**WHAT TO PRODUCE**
Convert the listing from the line with "Page size: 1500x1125." to the line with "picture [96, 254, 1222, 340]" into a JSON list of strings, one string per line, skipping blank lines.
>> start DATASET RECORDS
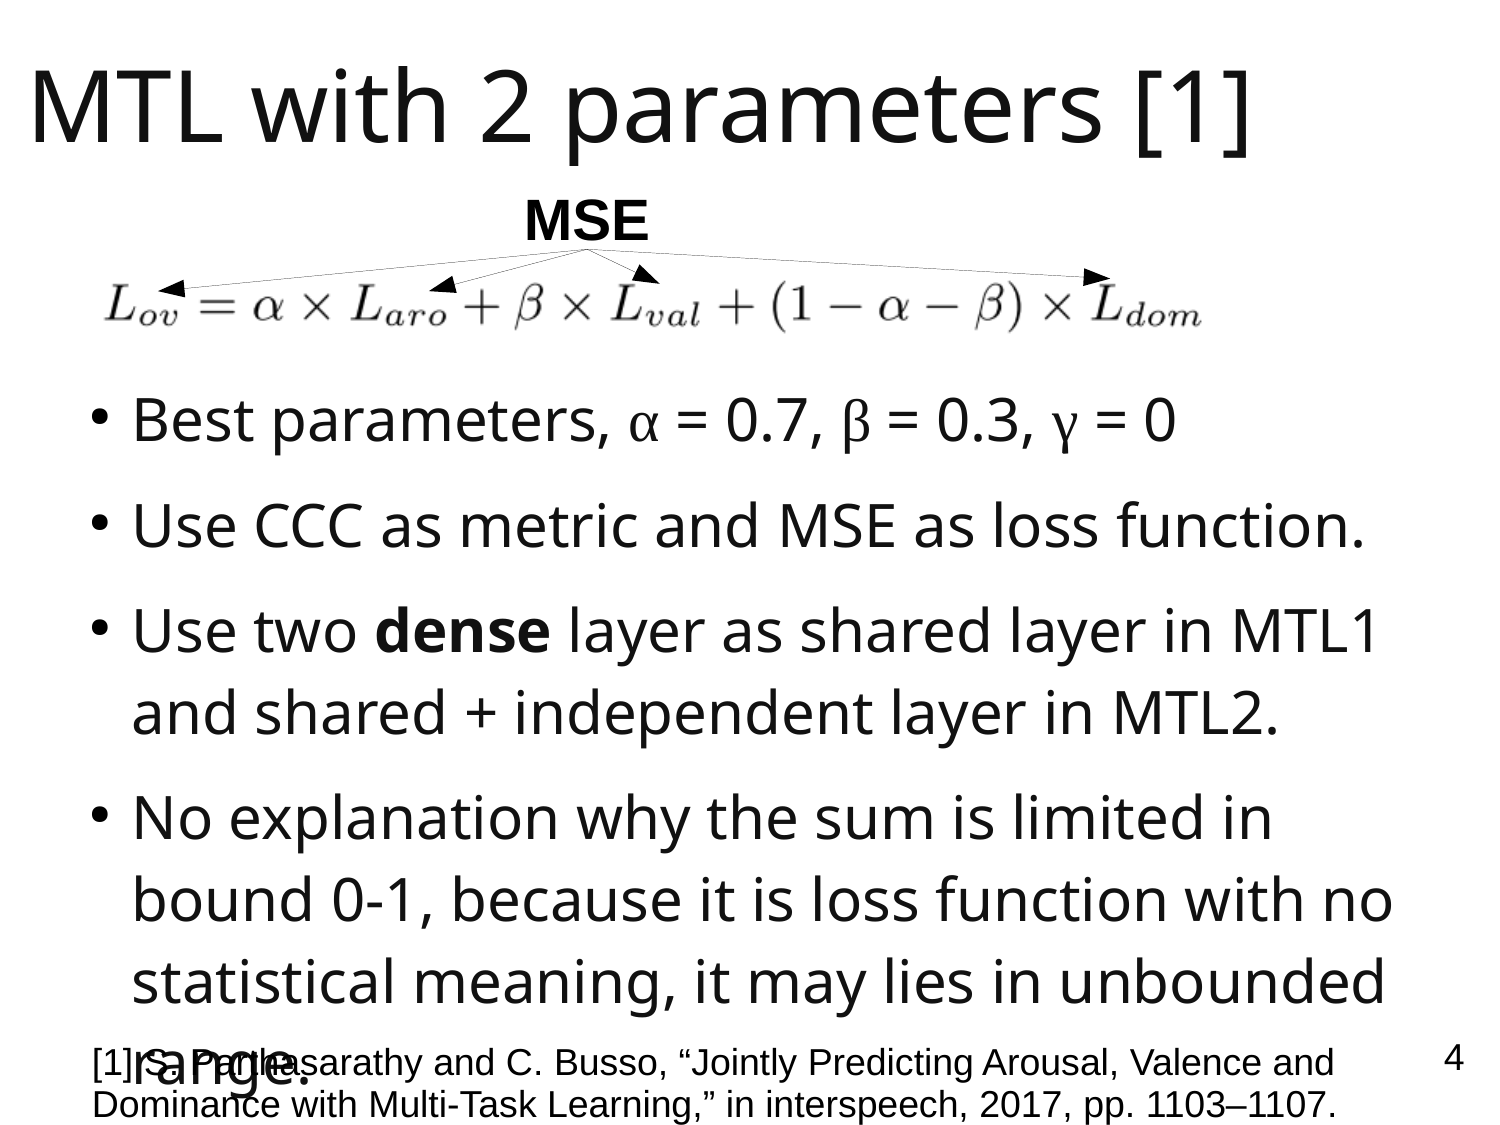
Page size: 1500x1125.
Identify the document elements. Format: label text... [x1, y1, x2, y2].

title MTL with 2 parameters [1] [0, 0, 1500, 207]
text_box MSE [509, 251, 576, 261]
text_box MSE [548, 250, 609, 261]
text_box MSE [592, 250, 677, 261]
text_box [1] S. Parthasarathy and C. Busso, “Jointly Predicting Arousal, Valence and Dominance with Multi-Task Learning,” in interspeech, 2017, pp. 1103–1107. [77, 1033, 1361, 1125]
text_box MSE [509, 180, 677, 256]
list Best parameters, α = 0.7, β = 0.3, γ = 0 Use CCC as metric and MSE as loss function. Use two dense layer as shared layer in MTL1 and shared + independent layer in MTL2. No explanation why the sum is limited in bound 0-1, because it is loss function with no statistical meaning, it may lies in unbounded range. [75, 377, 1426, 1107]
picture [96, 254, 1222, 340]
>> end DATASET RECORDS
>> start DATASET RECORDS
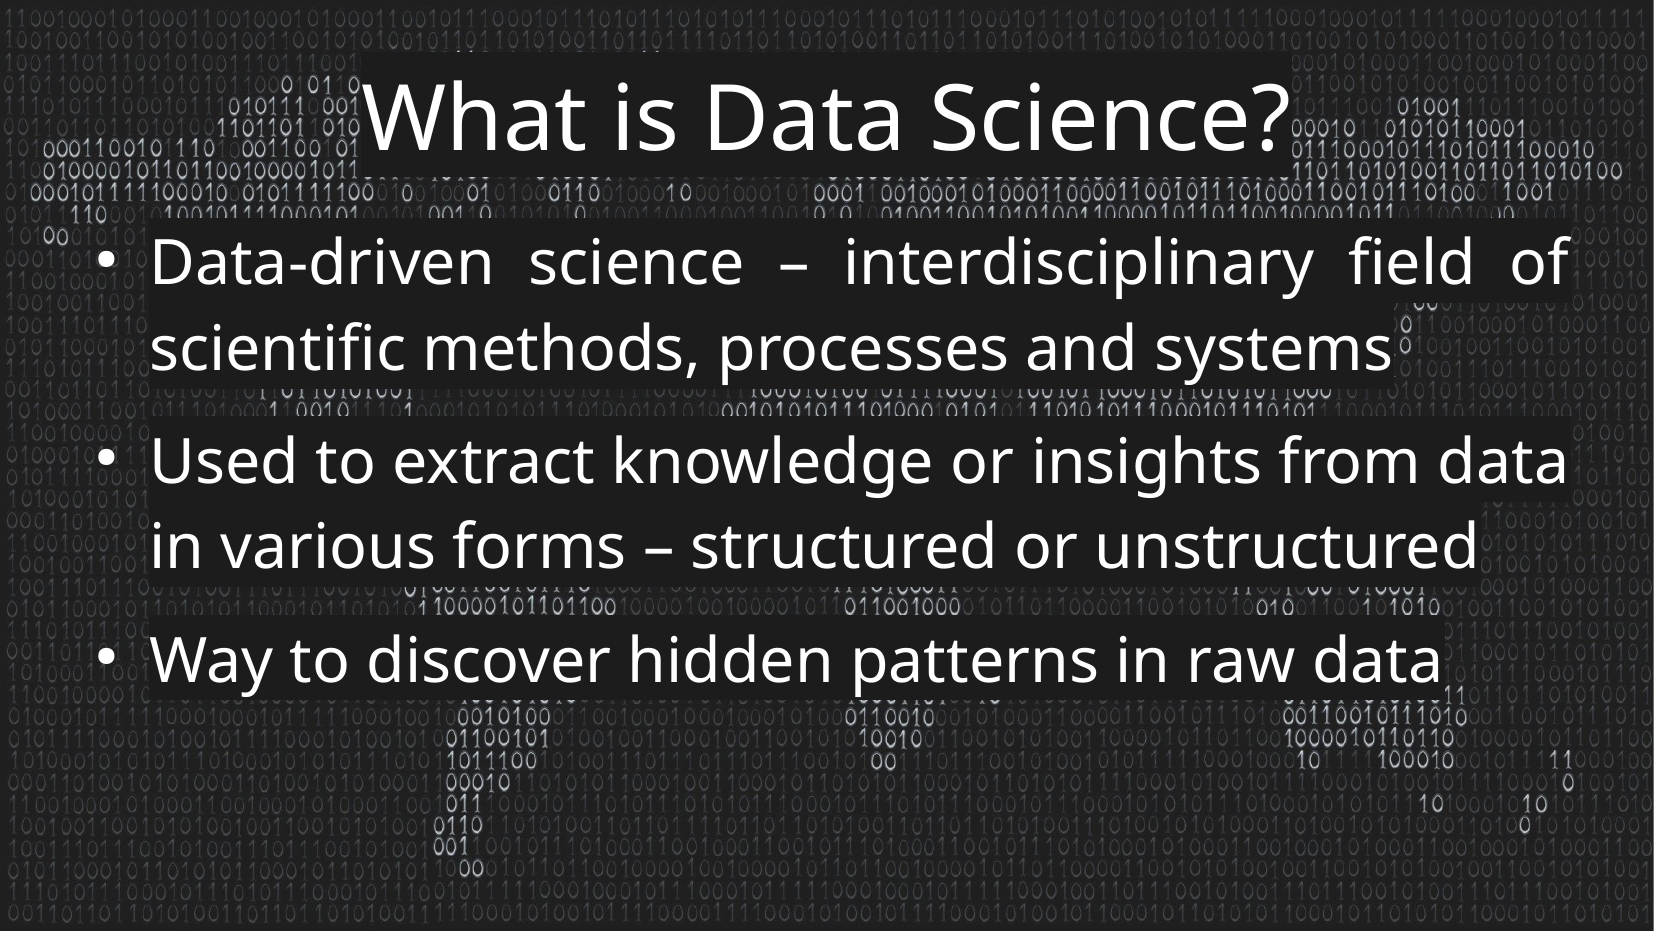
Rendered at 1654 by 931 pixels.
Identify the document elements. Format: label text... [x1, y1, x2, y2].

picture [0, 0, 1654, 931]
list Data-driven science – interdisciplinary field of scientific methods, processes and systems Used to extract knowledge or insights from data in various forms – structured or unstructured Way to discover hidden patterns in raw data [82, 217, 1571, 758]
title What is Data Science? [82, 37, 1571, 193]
>> end DATASET RECORDS
**OUTPUT BELOW**
[
  "Page size: 1500x1125.",
  "Identify the document elements. Format: label text... [x1, y1, x2, y2].",
  "title MTL with 2 parameters [1] [0, 0, 1500, 207]",
  "text_box MSE [509, 251, 576, 261]",
  "text_box MSE [548, 250, 609, 261]",
  "text_box MSE [592, 250, 677, 261]",
  "text_box [1] S. Parthasarathy and C. Busso, “Jointly Predicting Arousal, Valence and Dominance with Multi-Task Learning,” in interspeech, 2017, pp. 1103–1107. [77, 1033, 1361, 1125]",
  "text_box MSE [509, 180, 677, 256]",
  "list Best parameters, α = 0.7, β = 0.3, γ = 0 Use CCC as metric and MSE as loss function. Use two dense layer as shared layer in MTL1 and shared + independent layer in MTL2. No explanation why the sum is limited in bound 0-1, because it is loss function with no statistical meaning, it may lies in unbounded range. [75, 377, 1426, 1107]",
  "picture [96, 254, 1222, 340]"
]